The Go Horse, Heavyweight MMA, and Always Being Wrong About Everything

 

I didn’t believe in Fabricio Werdum; not back in 2010 when I walked into HP Pavilion. And why should I have? The stoic Russian (is there another kind?), the silent destroyer of Stary Oskol, the Last Emperor, Fedor Emelianenko was the Baddest Heavyweight of All Time. He hadn’t lost in 30 fights, in 10 years. He was the 10-1 favorite. And what was Werdum? A gangly, awkward jiu-jitsu ace with a nickname as goofy as his personality: Vai Cavalo – The “Go Horse.” Werdum’s walk-in was a party, a conga-line of jubilant Brazilians, dancing and laughing. It all made sense, of course: there was no way he was going to beat Emelianenko, so you might as well have a good time? It was certainly different than Fedor’s walkout – an orchestral march fitting in majesty for the Czar of Combat. The stage was set, the cage locked, and the heavyweights collided. What happened in the minute and nine seconds after the bell rang is cannon – Fabricio sits to guard after eating one of Fedor’s murderball punches, Fedor follows down, and the trap is sprung. Long, horse-like legs locked tight around Fedor’s neck. Oxygen became precious. Time stopped. Each member of the crowd had their own internal grappling match with disbelief.  And then there was one solemn tap. Fedor had lost. Fabricio had won. The Russians walked to the exits, quietly and stoically. The Brazilians left as they came, laughing and dancing in a conga line. I didn’t believe in Fabricio Werdum, and I was wrong.

 

So six years passed, and, oh, how did the Go Horse go. After the win over Fedor, he lost a bizarre and boring decision to the escaped laboratory experiment that was Overeem. Beside that aberration, he crushed  - smashing Roy Nelson, Big Nog, Travis Browne, Mark Hunt, and capping the run off with a submission of Cain Velasquez. And now I believed in Fabricio Werdum, the Heavyweight Champion of the World. More than that, I was beginning to come around to the thesis that, improbable and strange as it was to think, that perhaps Werdum would prove not only horse but GOAT. Who else but he? Had he not knocked off all other contenders? Cain Velasquez, Big Nog, even the great Fedor Emelianenko, definitive stoppage wins over all of them. Could this rubber-faced clown of a goofy Brazilian really hold the mantle of the Baddest Man of All Time? The greatest heavyweight to ever don the tiny gloves? That was how I sold his first title defense to my friends. I listed his myriad achievements and confidently picked him as a favorite over Stipe Miocic, the Croat from Cleveland. Miocic was a firefighter, a wrestler, a boxer, and a baseball player – an all-around workhorse of an athlete and fighter. Stipe also seemed pretty awesome – with a self-confidence that seemed almost vacuous.
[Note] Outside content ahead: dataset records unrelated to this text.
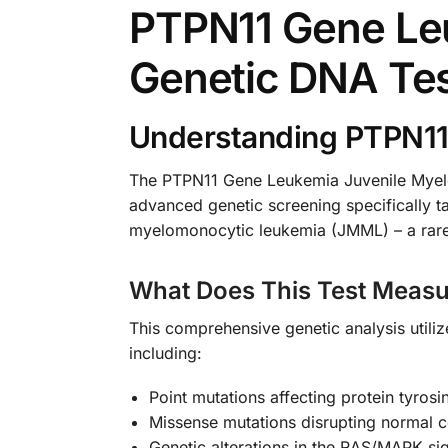
PTPN11 Gene Le
Genetic DNA Te
Understanding PTPN11
The PTPN11 Gene Leukemia Juvenile Myelo
advanced genetic screening specifically ta
myelomonocytic leukemia (JMML) – a rare a
What Does This Test Measu
This comprehensive genetic analysis utili
including:
Point mutations affecting protein tyros
Missense mutations disrupting normal ce
Genetic alterations in the RAS/MAPK si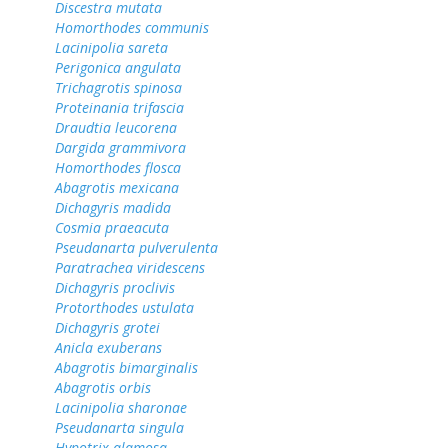
Discestra mutata
Homorthodes communis
Lacinipolia sareta
Perigonica angulata
Trichagrotis spinosa
Proteinania trifascia
Draudtia leucorena
Dargida grammivora
Homorthodes flosca
Abagrotis mexicana
Dichagyris madida
Cosmia praeacuta
Pseudanarta pulverulenta
Paratrachea viridescens
Dichagyris proclivis
Protorthodes ustulata
Dichagyris grotei
Anicla exuberans
Abagrotis bimarginalis
Abagrotis orbis
Lacinipolia sharonae
Pseudanarta singula
Hypotrix alamosa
To me he seemed Forrest Gump-like.  When I think of Stipe, I think of something King Mo once said about Johny Hendricks – “Johny’s too dumb to get tired.” I wonder if something similar is not true of Miocic. So it was not as though I discounted the American. No, I simply believed in Werdum.

 

Well, goddamnit, turns out I am wrong about everything. Miocic faceplanted Werdum with a fadeaway cross, a “get-away from me” punch that caught Werdum coming in – nay, charging in. As Jack Slack says, striking is about creating collisions, and even if Stipe’s fist only weighed a pound, Werdum had brought all 240 pounds of his mass crashing into the appendage. Lights out. It was  a long way from 6’4” to the canvas, and somewhere on that trip Fabricio Werdum left our world and entered the Land of Wind and Ghosts. And New Heavyweight Champion of the World, Stipe Miocic. “Was it supposed to happen that way?” my friends, new to the sport and these figures, asked me. “I thought Werdum was really good.”

 

So did I.

 

What did I learn here? Never bet on heavyweight MMA. It’s a coin toss. The human body is just not designed to take striking damage from a 250+ pound person. It’s a sword fight. Whoever strikes first blood probably wins. Don’t bother making predictions about who comes out unscathed, just wait to enjoy the show.

 

And what of Vai Cavalo? Is he still in the running for the best heavyweight of all time?

 

No. Fedor Emelianenko is the best heavyweight of all time. But I’m always wrong about everything. Are you really going to take my word for it?